A sudden gust pushed the smoke aside, revealing Rimpa Plaza next door. Young men crossed first, found a broken ladder and began ferrying people across one by one, Imran said.
An ambulance from the Edhi Foundation charity was waiting on the other side.
Many survivors said the response by the fire brigade was delayed and inadequate. Imran and other shop owners said they had escaped from the building and watched Gul Plaza turn into a molten inferno as the first firefighters arrived.
“Light was gone and the doors were closed. Where could people go? The fire brigade came late,” Imran said.
The first emergency call came at 10:26 p.m. from a teenager, with two fire vehicles reaching the site within 10 minutes and classifying the blaze as a Grade 3 fire, “the highest category for an urban area,” said a provincial government spokesperson Sukhdev Assardas Hemnani.
A citywide emergency was declared by 10:45 pm, triggering the mobilization of resources from across Karachi, he said.
“As soon as the first call was received, two fire vehicles had reached the site within 9 minutes.
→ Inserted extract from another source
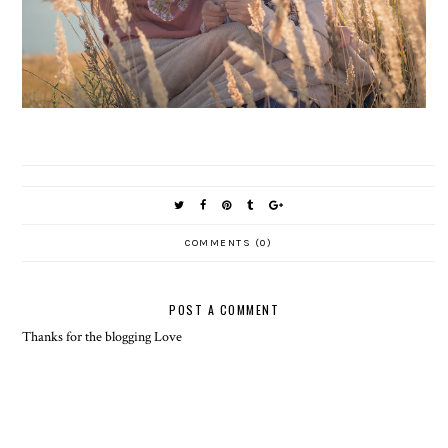
COMMENTS (0)
POST A COMMENT
Thanks for the blogging Love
At 10:45 we announced in fire brigade group that two fire vehicles were not sufficient classifying this is a Category 3 fire, “the highest category for an urban area,” he said.
Shopkeepers said the first engine soon ran out of water and left to refill but Hemnani said those allegations were inaccurate.
Rescue workers walk past a damaged building, following a massive fire that broke out in the Gul Plaza Shopping Mall in Karachi, Pakistan, January 22, 2026. (Reuters/File)
Firefighters used “water, foam, chemicals and sand,” he said, adding the blaze was difficult to control because the building contained more than 50 gas cylinders and flammable material such as perfumes, generator fuel and car batteries.
Many of the shops were stocked to the brim because of the holy month of Ramadan in February-March, Pakistan’s biggest shopping season.
The first fire truck was not delayed, Hemnani said, but later arrivals were slowed by heavy traffic on a busy Saturday night and a crowd of over 3,000 people that had gathered outside the mall.
The fire department did not respond to requests for comment.
Survivors said many of the missing were shop employees and traders who tried to help others escape — or went back inside looking for family members.
“We thought it was a small fire and will extinguish soon. But this is not understandable that it spread all over within 5, 10 minutes. This is not understandable how it engulfed all shops within 5 minutes,” said shop owner, Mohammad Amin, speaking at the site.
Several shopkeepers said the losses have scarred the market’s tightly knit community.
“All of this keeps replaying in front of my eyes. Those children, those shopkeepers who died, May Allah forgive them and raise their place in heaven. I cannot sleep. I still feel the bitter taste of toxic smoke in my mouth,” said Imran.